На одном из этих вечеров присутствовал старый джентльмен, занимающий довольно видное положение в городе. Он под конец забыл свой возраст и сказал во всеуслышание, что он мог бы, как уверен, перепрыгнуть даже через дом (конечно, не через слишком большой), и рассказал, какой удалью он отличался в молодые годы. Он поведал, как однажды, попав в засаду хулиганов, прорвался через целый нападавший отряд и перешел сам в наступление из-за их же прикрытий, нанося удары направо и налево так энергично и ловко (в этой части рассказа, оказалось, ему было необходимо несколько раз наклонить голову, как бы уклоняясь от удара), что враг обратился в бегство в ужасе и замешательстве, оставляя на месте упавших товарищей. Он так увлекся, воспроизводя доблестные деяния былых славных дней, что, покидая дом, надел чужое пальто и, будучи невысоким человеком, величественно шествовал по улицам в одеянии, слишком большом для него, с рукавами, доходившими почти до колен, и полами, волочившимися сзади него по снегу.
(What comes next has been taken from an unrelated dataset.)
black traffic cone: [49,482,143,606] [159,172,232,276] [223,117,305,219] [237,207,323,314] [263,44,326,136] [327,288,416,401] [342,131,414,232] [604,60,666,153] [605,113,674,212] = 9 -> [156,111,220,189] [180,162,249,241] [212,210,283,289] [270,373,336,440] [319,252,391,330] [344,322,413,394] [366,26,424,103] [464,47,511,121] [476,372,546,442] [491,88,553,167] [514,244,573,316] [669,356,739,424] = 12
В другом доме был гость, тоже не здешний, как и я. У него был маленький грузовой форд, на котором он разъезжал с места на место, нигде не селясь надолго, и, объезжая деревни, продавал швейные машины, сигары, поваренные книги и даже хорошие рецепты самогона. Лицо его было в шрамах; будучи близоруким, он носил очки с необычайно толстыми стеклами. Он надевал ковбойскую шляпу. На правой руке у него остался только один палец. Он и не думал скрывать свои физические недостатки или уменьшать их, как сделало бы большинство из нас, но щеголял ими, как счастливыми дарами. Судьбы, дававшими ему возможность оказывать удовольствие другим, не столь одаренным. При помощи этих недостатков он представлял, пел комические песни, играл на рояле шестью пальцами, изображая великих музыкантов, и танцевал на проворных ногах. Потому дамы были рады запечатлеть новогодний поцелуй на его несчастном, обезображенном лице, а мужчины – пожать изуродованную руку этого благородного, приятного в обхождении клоуна и все бывали огорчены, когда он уезжал, и желали успеха.
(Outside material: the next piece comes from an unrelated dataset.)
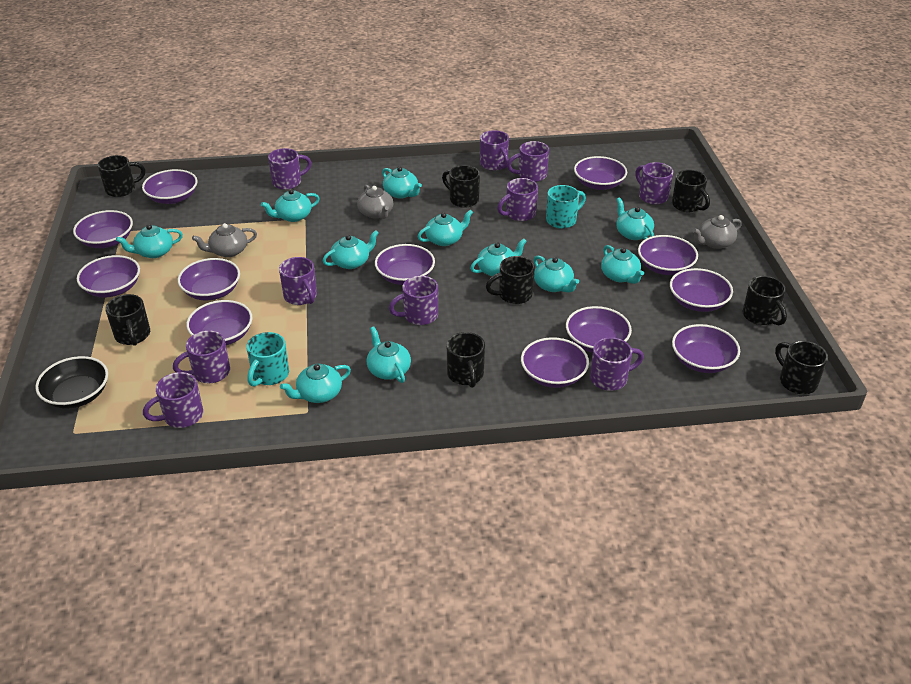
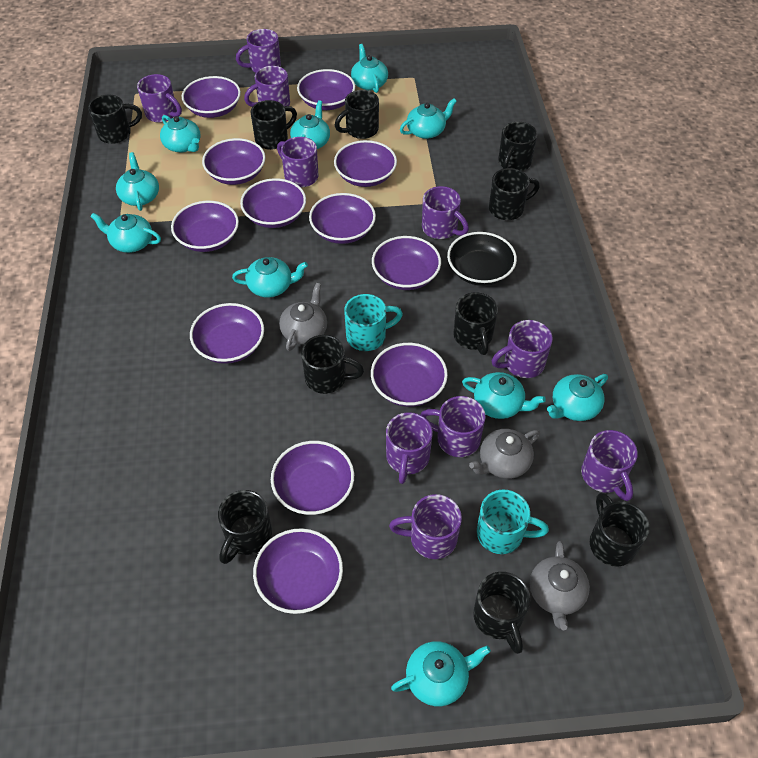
black mug: [98,155,145,197] [105,294,150,346] [442,165,480,208] [447,332,485,388] [486,256,535,304] [672,170,710,212] [742,276,787,325] [775,341,828,394] = 8 -> [88,95,142,144] [218,490,272,564] [251,100,297,150] [301,335,364,394] [335,90,379,139] [453,292,498,355] [473,572,530,654] [489,168,540,220] [498,122,537,171] [590,493,650,567] = 10
turquoise teapot: [116,224,183,258] [261,189,320,222] [280,364,351,403] [322,230,379,269] [366,327,411,383] [382,167,422,199] [418,210,473,246] [470,238,527,276] [534,255,579,293] [601,245,644,284] [616,197,654,240] = 11 -> [90,213,161,253] [116,152,159,211] [160,115,201,152] [232,257,308,298] [290,100,330,149] [351,44,388,93] [391,641,491,706] [400,98,457,139] [462,372,546,419] [547,374,608,421] = 10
В полночь раздалась стрельба из всех видов огнестрельного оружия. Стреляли после каждого удара часов, а так как часы шли вперед или отставали, то залпы раздавались несколько минут. Хотя пули летали над озером во всех направлениях, никто особенно не тревожился, куда они упадут, потому что ни у одного доброго гражданина не могло быть причин оставаться вне города в эту ночь.
В разгар празднования и веселья я вдруг вспомнил о маленькой коричневой крошке, одиноко ожидающей меня в темной пустой хижине. И я ускользнул, не прощаясь, на лыжах по полуночному лесу домой, за Слоновую гору. За пакетом с земляными орехами, яблоками и конфетами Джелли также отпраздновала Новый год и наслаждалась, как я, а пожалуй, больше, – ведь у нее не было воспоминаний. Где бы и в каких бы условиях я ни находился, я никогда не забывал о своей миссии и, в случае успеха, о ее возможных результатах. Я никогда не переставал внимательно прислушиваться, изучая язык и задавая осторожные вопросы; я всегда был на страже. Я искал не только живых бобров, или, может быть, их шкуры или кости, но самого человека.[4] И часто я ходил, чувствуя ненависть к людям, которые должны были бы быть друзьями.